> [Task statement]
Please look for the string "rijdendetreinen" below and report every line in which it occurs.

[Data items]
▼▼▼
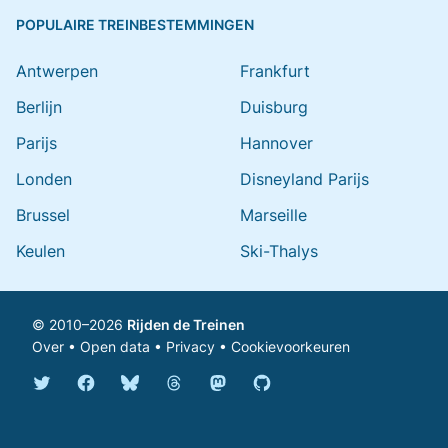
POPULAIRE TREINBESTEMMINGEN
Antwerpen
Frankfurt
Berlijn
Duisburg
Parijs
Hannover
Londen
Disneyland Parijs
Brussel
Marseille
Keulen
Ski-Thalys
© 2010–2026
Rijden de Treinen
Over
•
Open data
•
Privacy
•
Cookievoorkeuren
Bluesky @rijdendetreinen.nl
Threads @rijdendetreinen
Mastodon @rijdendetreinen@ma
Twitter @rijdendetreinen
Facebook rijdendetreinen
GitHub rijdendetreinen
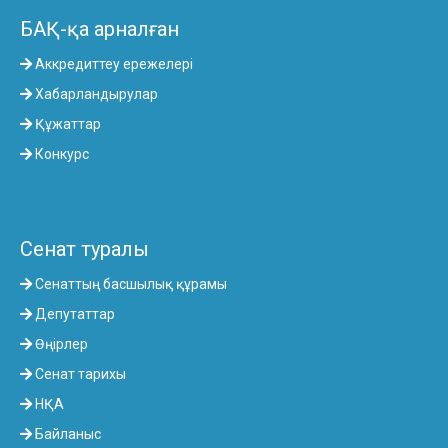
БАҚ-қа арналған
Аккредиттеу ережелері
Хабарландырулар
Құжаттар
Конкурс
Сенат туралы
Сенаттың басшылық құрамы
Депутаттар
Өңірлер
Сенат тарихы
НҚА
Байланыс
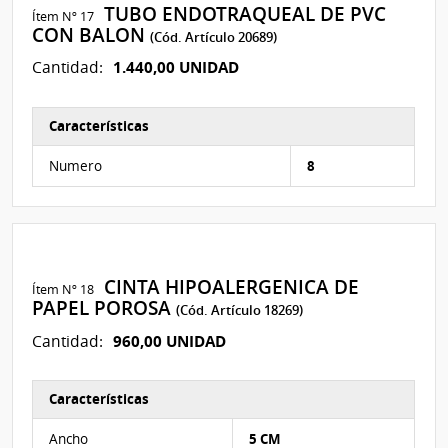
TUBO ENDOTRAQUEAL DE PVC
Ítem Nº 17
CON BALON
(Cód. Artículo 20689)
1.440,00 UNIDAD
Cantidad:
Características
Características del Ítem Nº 227
Numero
8
CINTA HIPOALERGENICA DE
Ítem Nº 18
PAPEL POROSA
(Cód. Artículo 18269)
960,00 UNIDAD
Cantidad:
Características
Características del Ítem Nº 149
Ancho
5 CM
▲▲▲
> [Exercise answer]
Bluesky @rijdendetreinen.nl
Threads @rijdendetreinen
Mastodon @rijdendetreinen@ma
Twitter @rijdendetreinen
Facebook rijdendetreinen
GitHub rijdendetreinen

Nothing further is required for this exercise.